If Chirag and Tejashwi are not able to benefit from the legacy of their fathers in the forthcoming Assembly elections, then who will?
Will the two young leaders of Bihar, Tejashwi Yadav of the Rashtriya Janata Dal (RJD) and Chirag Paswan of the Lok Janshakti Party (LJP) be able to fill the big shoes of their fathers? Lalu Prasad and Ram Vilas Paswan had been players in Bihar politics for decades and held their own despite various ups and downs in their lives. They sensed a political opening in the late eighties to challenge the dominant Congress and succeeded to a certain extent. Now, years down the line, an ailing Lalu is in a jail in Ranchi, serving his sentence in the fodder scam while Paswan passed away recently.
Now, the two young leaders will be playing a much more pronounced role in Bihar politics. They are leading two important caste groups, the Yadavs and the Dalits in Bihar, estimated to be about 24-30 per cent of the electorate. To their advantage, their fathers declared both the young leaders as their political heirs long ago.
The 39-year-old Tejashwi Yadav is the leader of the Opposition alliance called the Mahagathbandhan (Grand Alliance). The Congress Party, the CPI, CPI–M and some smaller parties are part of the coalition. This Mahagathbandhan will be facing the ruling JD(U)–BJP alliance in the Assembly elections in the State.
Tejashwi is young, ambitious, articulate and has learnt some tricks of politics from his father. Once Lalu went to jail, he grabbed the opportunity and quickly moved to neutralise his opponents. However, Tejashwi has many challenges ahead. The first is to keep the flock together. Raghuvansh Prasad Singh, a close confidant of Lalu, resigned as the party’s vice-president and left the RJD just before his death last month. Senior leaders like Shivanand Tiwari and some MLAs are leaving the RJD and joining Nitish Kumar’s camp. Though Tejashwi has inherited Lalu’s name, his identity and political legacy, we have to see whether he inherits his father’s vote bank, too. Lalu had carefully built up the Yadav–Muslim (MY) electorate. With his one action of halting BJP leader LK Advani’s famous Rath Yatra in 1990, he has claimed secular credentials for all time to come. In all probability this vote bank will remain with Tejashwi.
Then there is the youth vote. There are four crore young voters who should be targetted by the two young leaders. Tejashwi has built up his social media platforms, posters, slogans and election jingles. Though he has studied only up to Class IX, he is also proficient in English. However, Tejashwi has a long way to go as he lacks the political shrewdness of Lalu.
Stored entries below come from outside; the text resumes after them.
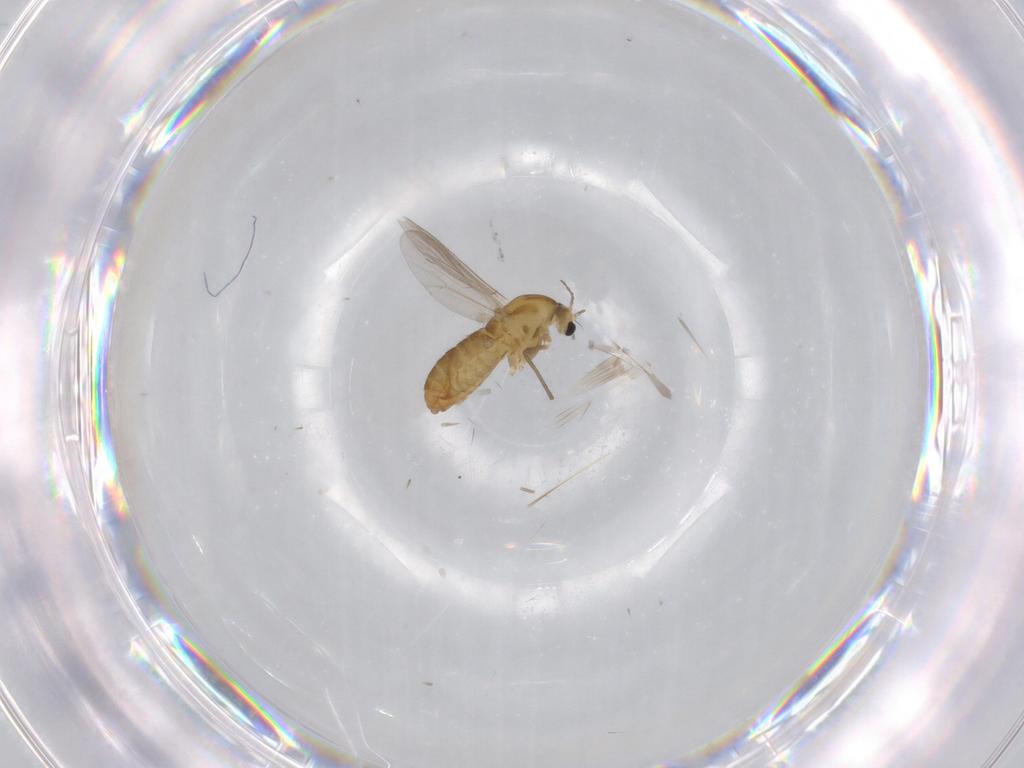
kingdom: Animalia
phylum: Arthropoda
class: Insecta
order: Diptera
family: Chironomidae
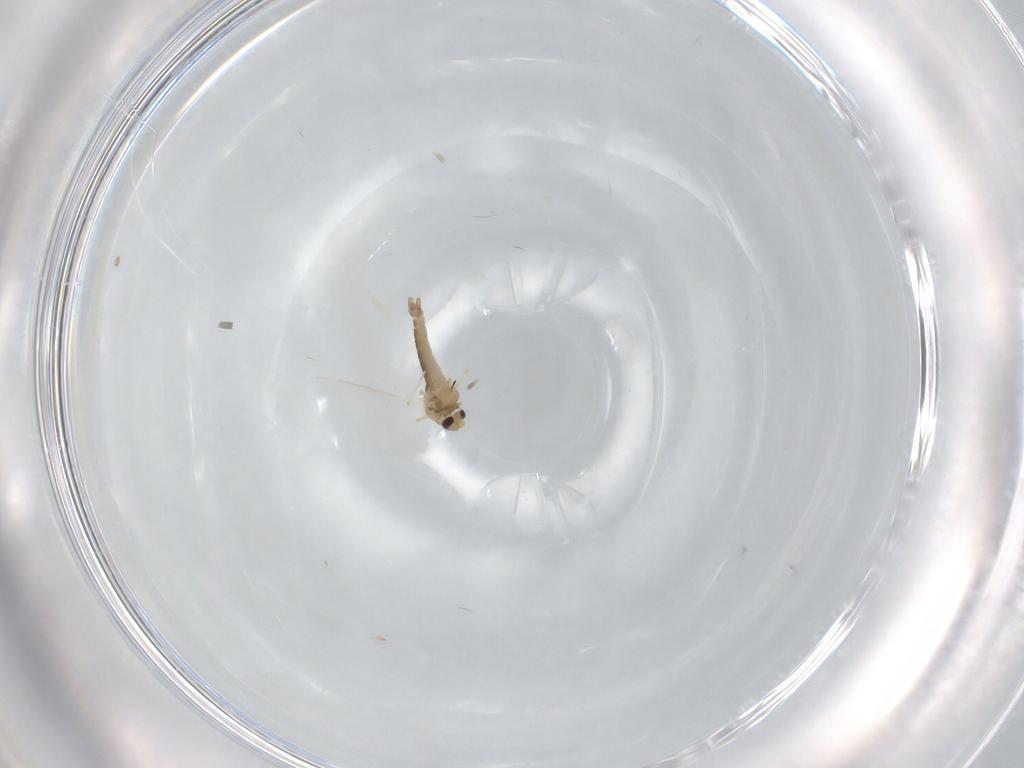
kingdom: Animalia
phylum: Arthropoda
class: Insecta
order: Diptera
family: Chironomidae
Second, he has nothing much to show for his achievements as he was the Deputy Chief Minister only for 20 months. Third, Lalu overlooked the claims of his elder son Tej Prasad Yadav and daughter Misa Bharti and declared Tejashwi as his political heir, which has created jealousy and trouble in the family. Tejashwi has to sort this out and ensure his family’s support. Fourth, Tejashwi got his position on a silver platter. He became the Deputy Chief Minister at the young age of 26 and is now waiting to become the Chief Minister. When the Mahagathbandhan ended in 2017, he became the Leader of the Opposition and now the leader of the Grand Alliance. Now is the time for him to show his leadership skills.
Chirag’s story is different. He wanted to become a film actor but after failing to make an impact in Bollywood, joined his father in politics and soon rose to become the party chief. He has been involved in many crucial decisions of the party, including the recent decision to go solo in Bihar Assembly polls, leaving the Nitish-led NDA in Bihar.
Ram Vilas Paswan was known as a weathercock and he had worked with eight Prime Ministers, serving in their Cabinets for decades. His recent death would help Chirag in boosting the party but we will have to see how he translates the sympathy factor into votes. Chirag is yet to emerge as a new Dalit icon like his father. He will also face the challenge of galvanising the party workers and consolidate his position. He should be able to make his voters believe that he is the right person to fill the space left by his father.
In Bihar, Dalits comprise over 17 per cent of the population and they are one of the game-changers. While Paswan could keep his Dalit constituency intact by going “solo”, Chirag will be allowing the LJP’s rank and file to contest the election on a much bigger scale and expand its organisational footprint. Rumours say that he has also sealed a deal with the BJP for the post-election scenario. The two leaders will be facing a formidable combination of the JD(U) and the BJP, who have established leadership, experience, money power, muscle power and the electoral machinery at their beck and call. However, if Chirag and Tejashwi are not able to benefit from the legacy of their fathers, then who will? Could it be the JD(U) or the BJP or the Congress? Probably both might succeed in keeping their flock together if they play their cards well. Or else their voters might move away and then the playing field will be open to all.